“Marching Past Georgia”


Marching past Georgia

no army as this before:

Goobers*-n-moonshine!

 

*(Goobers – Goober Peas. ” “Peas, peas, peas: eating goober peas! Goodness how nutritious, goodness how delicious, eating Goober Peas!” The song pay homage to the Southern sacramental food – boiled peanuts, though some say even roasted peanuts may be sobriquetted Goober Peas.

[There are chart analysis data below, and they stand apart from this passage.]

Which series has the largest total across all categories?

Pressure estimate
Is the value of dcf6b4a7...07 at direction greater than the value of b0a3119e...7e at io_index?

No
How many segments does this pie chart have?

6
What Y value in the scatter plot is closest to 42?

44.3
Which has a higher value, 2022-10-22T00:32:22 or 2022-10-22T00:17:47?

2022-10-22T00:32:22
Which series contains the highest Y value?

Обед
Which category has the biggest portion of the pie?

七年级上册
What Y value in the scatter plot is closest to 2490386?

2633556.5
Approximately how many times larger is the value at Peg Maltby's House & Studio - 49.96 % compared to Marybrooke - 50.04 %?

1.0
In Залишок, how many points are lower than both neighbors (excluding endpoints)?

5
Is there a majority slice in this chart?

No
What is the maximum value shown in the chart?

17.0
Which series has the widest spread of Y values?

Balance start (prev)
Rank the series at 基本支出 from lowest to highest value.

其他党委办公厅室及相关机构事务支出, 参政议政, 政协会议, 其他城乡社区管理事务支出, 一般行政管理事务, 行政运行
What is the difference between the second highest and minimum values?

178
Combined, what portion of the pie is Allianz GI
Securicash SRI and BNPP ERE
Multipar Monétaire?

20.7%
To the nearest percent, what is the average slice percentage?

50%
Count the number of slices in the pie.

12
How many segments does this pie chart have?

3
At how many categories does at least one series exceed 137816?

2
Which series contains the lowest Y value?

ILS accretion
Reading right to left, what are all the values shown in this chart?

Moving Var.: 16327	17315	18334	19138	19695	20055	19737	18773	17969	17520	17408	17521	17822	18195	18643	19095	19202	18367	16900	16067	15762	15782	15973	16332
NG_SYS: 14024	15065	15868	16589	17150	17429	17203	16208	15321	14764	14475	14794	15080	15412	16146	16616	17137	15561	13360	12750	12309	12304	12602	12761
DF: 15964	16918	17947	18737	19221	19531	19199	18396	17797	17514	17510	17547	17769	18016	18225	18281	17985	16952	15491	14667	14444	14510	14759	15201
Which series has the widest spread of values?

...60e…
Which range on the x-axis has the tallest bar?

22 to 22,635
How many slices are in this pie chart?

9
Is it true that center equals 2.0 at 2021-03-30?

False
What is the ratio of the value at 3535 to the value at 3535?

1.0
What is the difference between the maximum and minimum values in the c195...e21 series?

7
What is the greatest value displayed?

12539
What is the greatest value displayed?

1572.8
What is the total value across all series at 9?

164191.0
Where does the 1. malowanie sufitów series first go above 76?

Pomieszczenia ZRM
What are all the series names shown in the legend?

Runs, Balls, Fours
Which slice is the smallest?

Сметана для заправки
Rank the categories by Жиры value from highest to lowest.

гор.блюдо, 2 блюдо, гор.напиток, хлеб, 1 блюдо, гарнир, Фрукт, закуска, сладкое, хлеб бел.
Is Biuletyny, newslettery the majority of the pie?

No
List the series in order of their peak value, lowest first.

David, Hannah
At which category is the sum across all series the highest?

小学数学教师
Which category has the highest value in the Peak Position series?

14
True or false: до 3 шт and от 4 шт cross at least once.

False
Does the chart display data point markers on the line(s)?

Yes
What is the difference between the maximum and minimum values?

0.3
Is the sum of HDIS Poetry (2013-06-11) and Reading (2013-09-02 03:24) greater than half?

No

We purists demur.  Good Goobers: take a 25-gallon pot of water about halfway up, add in 5 or 6 pounds of green (yes! immature, not those old crusty logs better used to build homes – and a bucket of table salt (or Kosher), and add your favorite flavorings i- I use three or four cut-in-half heads of garlic, a couple of similarly treated large yellow onions, a cup of Old Bay Seasoning, and the same of mixed hot peppers and/or a icouple tablespoons of cayenne powder, Garlic and Onion powder, and green onion tops and parsley stems and if you dare some few cans of beer you won’t drink because you got bottled beer instead!  Bring to a boil, boil hard for a half our or more, adding more water as necessary to keep the batch roiling, and reduce to strong simmer until test-goobers come out salty enough and tender enough.  Kill the heat – best done outdoors with a propane burner – and let cool.  Fish for the few test peas to see if the cook has gone well.  If not bring back to a boil and immediately a simmer…you can add a cover to the pot at this point and adjust seasonings.  If you were smart enough to put the garlic, onions and green stuff in a cheescloth sack, now is the time to remove them. Using an iced-tea strainer (dipnet type to you finecky kinds) fish out some goobers, grab a co-cola, a beer or unsweet – dang! or sweet – tea and find shade and preferably a hammock set up to take the best cross-breeze and eat a bowl of steaming goober peas. Remember! The best parts are those fleshy white or creamish-colored – some say snot-looking – bits inside the shells as the sickly white immature peas tease your tongue, those lagniappe side-cars will torture you until you get s’more.  The intended consequence of all that spice: to get the true afficionado his daily ingestion of salt and spice. Ain’t than just so very nice?)